Reproduce the full set of records verbatim.

────────────────

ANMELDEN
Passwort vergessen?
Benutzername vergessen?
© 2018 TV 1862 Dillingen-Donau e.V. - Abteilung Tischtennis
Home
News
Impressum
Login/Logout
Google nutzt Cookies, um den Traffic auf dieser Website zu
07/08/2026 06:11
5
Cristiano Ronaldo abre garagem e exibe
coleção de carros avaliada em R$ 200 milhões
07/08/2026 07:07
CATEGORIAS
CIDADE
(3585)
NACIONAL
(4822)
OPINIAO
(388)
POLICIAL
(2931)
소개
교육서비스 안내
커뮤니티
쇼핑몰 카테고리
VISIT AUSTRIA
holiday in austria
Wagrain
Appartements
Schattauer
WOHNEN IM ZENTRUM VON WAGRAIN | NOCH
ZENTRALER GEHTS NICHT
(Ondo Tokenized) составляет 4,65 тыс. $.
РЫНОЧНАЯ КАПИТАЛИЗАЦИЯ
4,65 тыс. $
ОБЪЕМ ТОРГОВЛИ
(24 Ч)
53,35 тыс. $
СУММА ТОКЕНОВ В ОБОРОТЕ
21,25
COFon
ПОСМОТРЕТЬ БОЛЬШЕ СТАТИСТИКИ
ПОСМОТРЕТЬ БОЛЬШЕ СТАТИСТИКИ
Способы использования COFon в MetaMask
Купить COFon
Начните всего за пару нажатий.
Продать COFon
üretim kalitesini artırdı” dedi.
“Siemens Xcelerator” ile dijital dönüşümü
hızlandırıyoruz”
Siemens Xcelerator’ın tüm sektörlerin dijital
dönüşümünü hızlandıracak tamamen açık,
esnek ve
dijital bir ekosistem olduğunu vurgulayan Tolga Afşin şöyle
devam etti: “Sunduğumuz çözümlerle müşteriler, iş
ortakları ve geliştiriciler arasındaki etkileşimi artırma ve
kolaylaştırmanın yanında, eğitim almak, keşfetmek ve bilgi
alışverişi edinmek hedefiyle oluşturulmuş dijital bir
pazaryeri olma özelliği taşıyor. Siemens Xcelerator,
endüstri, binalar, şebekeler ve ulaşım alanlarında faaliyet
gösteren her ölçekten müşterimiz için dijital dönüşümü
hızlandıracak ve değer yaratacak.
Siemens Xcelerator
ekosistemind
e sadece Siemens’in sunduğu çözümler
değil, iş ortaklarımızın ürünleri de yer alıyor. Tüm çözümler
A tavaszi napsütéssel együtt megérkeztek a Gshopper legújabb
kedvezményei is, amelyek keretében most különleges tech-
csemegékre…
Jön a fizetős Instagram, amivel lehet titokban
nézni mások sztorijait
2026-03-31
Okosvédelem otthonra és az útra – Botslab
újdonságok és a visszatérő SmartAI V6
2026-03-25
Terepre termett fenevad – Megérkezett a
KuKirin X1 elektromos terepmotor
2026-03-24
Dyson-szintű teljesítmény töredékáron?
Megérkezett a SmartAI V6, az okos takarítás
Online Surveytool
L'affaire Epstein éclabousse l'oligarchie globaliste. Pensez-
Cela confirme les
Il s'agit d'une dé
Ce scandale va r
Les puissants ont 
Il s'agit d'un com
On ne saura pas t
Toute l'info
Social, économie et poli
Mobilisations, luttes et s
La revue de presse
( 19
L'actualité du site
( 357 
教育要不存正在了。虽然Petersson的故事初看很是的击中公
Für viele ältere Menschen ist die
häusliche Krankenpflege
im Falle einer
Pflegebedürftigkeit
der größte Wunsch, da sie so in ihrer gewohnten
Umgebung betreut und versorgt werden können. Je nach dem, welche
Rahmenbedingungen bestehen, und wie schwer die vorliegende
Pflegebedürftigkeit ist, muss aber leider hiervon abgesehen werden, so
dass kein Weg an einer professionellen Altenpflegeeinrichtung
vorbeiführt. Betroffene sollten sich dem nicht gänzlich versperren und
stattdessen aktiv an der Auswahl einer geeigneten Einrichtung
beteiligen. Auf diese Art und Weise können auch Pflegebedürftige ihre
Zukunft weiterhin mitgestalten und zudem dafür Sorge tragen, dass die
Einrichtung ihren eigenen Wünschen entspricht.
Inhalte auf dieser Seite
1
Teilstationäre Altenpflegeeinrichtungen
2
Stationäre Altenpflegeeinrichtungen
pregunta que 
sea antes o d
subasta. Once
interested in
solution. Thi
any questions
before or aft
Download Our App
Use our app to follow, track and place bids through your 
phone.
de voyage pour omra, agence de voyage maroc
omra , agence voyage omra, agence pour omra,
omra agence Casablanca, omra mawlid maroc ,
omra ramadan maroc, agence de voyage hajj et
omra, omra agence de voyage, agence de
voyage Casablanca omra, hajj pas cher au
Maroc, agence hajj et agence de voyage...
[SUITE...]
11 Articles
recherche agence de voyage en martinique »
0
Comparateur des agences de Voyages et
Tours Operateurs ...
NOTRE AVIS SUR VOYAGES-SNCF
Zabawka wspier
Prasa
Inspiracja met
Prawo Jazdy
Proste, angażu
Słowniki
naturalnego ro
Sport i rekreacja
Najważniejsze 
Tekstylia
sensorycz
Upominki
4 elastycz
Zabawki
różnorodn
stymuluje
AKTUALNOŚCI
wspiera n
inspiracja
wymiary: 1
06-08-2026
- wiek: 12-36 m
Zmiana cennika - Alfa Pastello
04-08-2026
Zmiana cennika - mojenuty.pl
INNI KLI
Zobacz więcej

────────────────

_The answer_:
ANMELDEN
Passwort vergessen?
Benutzername vergessen?
© 2018 TV 1862 Dillingen-Donau e.V. - Abteilung Tischtennis
Home
News
Impressum
Login/Logout
Google nutzt Cookies, um den Traffic auf dieser Website zu
07/08/2026 06:11
5
Cristiano Ronaldo abre garagem e exibe
coleção de carros avaliada em R$ 200 milhões
07/08/2026 07:07
CATEGORIAS
CIDADE
(3585)
NACIONAL
(4822)
OPINIAO
(388)
POLICIAL
(2931)
소개
교육서비스 안내
커뮤니티
쇼핑몰 카테고리
VISIT AUSTRIA
holiday in austria
Wagrain
Appartements
Schattauer
WOHNEN IM ZENTRUM VON WAGRAIN | NOCH
ZENTRALER GEHTS NICHT
(Ondo Tokenized) составляет 4,65 тыс. $.
РЫНОЧНАЯ КАПИТАЛИЗАЦИЯ
4,65 тыс. $
ОБЪЕМ ТОРГОВЛИ
(24 Ч)
53,35 тыс. $
СУММА ТОКЕНОВ В ОБОРОТЕ
21,25
COFon
ПОСМОТРЕТЬ БОЛЬШЕ СТАТИСТИКИ
ПОСМОТРЕТЬ БОЛЬШЕ СТАТИСТИКИ
Способы использования COFon в MetaMask
Купить COFon
Начните всего за пару нажатий.
Продать COFon
üretim kalitesini artırdı” dedi.
“Siemens Xcelerator” ile dijital dönüşümü
hızlandırıyoruz”
Siemens Xcelerator’ın tüm sektörlerin dijital
dönüşümünü hızlandıracak tamamen açık,
esnek ve
dijital bir ekosistem olduğunu vurgulayan Tolga Afşin şöyle
devam etti: “Sunduğumuz çözümlerle müşteriler, iş
ortakları ve geliştiriciler arasındaki etkileşimi artırma ve
kolaylaştırmanın yanında, eğitim almak, keşfetmek ve bilgi
alışverişi edinmek hedefiyle oluşturulmuş dijital bir
pazaryeri olma özelliği taşıyor. Siemens Xcelerator,
endüstri, binalar, şebekeler ve ulaşım alanlarında faaliyet
gösteren her ölçekten müşterimiz için dijital dönüşümü
hızlandıracak ve değer yaratacak.
Siemens Xcelerator
ekosistemind
e sadece Siemens’in sunduğu çözümler
değil, iş ortaklarımızın ürünleri de yer alıyor. Tüm çözümler
A tavaszi napsütéssel együtt megérkeztek a Gshopper legújabb
kedvezményei is, amelyek keretében most különleges tech-
csemegékre…
Jön a fizetős Instagram, amivel lehet titokban
nézni mások sztorijait
2026-03-31
Okosvédelem otthonra és az útra – Botslab
újdonságok és a visszatérő SmartAI V6
2026-03-25
Terepre termett fenevad – Megérkezett a
KuKirin X1 elektromos terepmotor
2026-03-24
Dyson-szintű teljesítmény töredékáron?
Megérkezett a SmartAI V6, az okos takarítás
Online Surveytool
L'affaire Epstein éclabousse l'oligarchie globaliste. Pensez-
Cela confirme les
Il s'agit d'une dé
Ce scandale va r
Les puissants ont 
Il s'agit d'un com
On ne saura pas t
Toute l'info
Social, économie et poli
Mobilisations, luttes et s
La revue de presse
( 19
L'actualité du site
( 357 
教育要不存正在了。虽然Petersson的故事初看很是的击中公
Für viele ältere Menschen ist die
häusliche Krankenpflege
im Falle einer
Pflegebedürftigkeit
der größte Wunsch, da sie so in ihrer gewohnten
Umgebung betreut und versorgt werden können. Je nach dem, welche
Rahmenbedingungen bestehen, und wie schwer die vorliegende
Pflegebedürftigkeit ist, muss aber leider hiervon abgesehen werden, so
dass kein Weg an einer professionellen Altenpflegeeinrichtung
vorbeiführt. Betroffene sollten sich dem nicht gänzlich versperren und
stattdessen aktiv an der Auswahl einer geeigneten Einrichtung
beteiligen. Auf diese Art und Weise können auch Pflegebedürftige ihre
Zukunft weiterhin mitgestalten und zudem dafür Sorge tragen, dass die
Einrichtung ihren eigenen Wünschen entspricht.
Inhalte auf dieser Seite
1
Teilstationäre Altenpflegeeinrichtungen
2
Stationäre Altenpflegeeinrichtungen
pregunta que 
sea antes o d
subasta. Once
interested in
solution. Thi
any questions
before or aft
Download Our App
Use our app to follow, track and place bids through your 
phone.
de voyage pour omra, agence de voyage maroc
omra , agence voyage omra, agence pour omra,
omra agence Casablanca, omra mawlid maroc ,
omra ramadan maroc, agence de voyage hajj et
omra, omra agence de voyage, agence de
voyage Casablanca omra, hajj pas cher au
Maroc, agence hajj et agence de voyage...
[SUITE...]
11 Articles
recherche agence de voyage en martinique »
0
Comparateur des agences de Voyages et
Tours Operateurs ...
NOTRE AVIS SUR VOYAGES-SNCF
Zabawka wspier
Prasa
Inspiracja met
Prawo Jazdy
Proste, angażu
Słowniki
naturalnego ro
Sport i rekreacja
Najważniejsze 
Tekstylia
sensorycz
Upominki
4 elastycz
Zabawki
różnorodn
stymuluje
AKTUALNOŚCI
wspiera n
inspiracja
wymiary: 1
06-08-2026
- wiek: 12-36 m
Zmiana cennika - Alfa Pastello
04-08-2026
Zmiana cennika - mojenuty.pl
INNI KLI
Zobacz więcej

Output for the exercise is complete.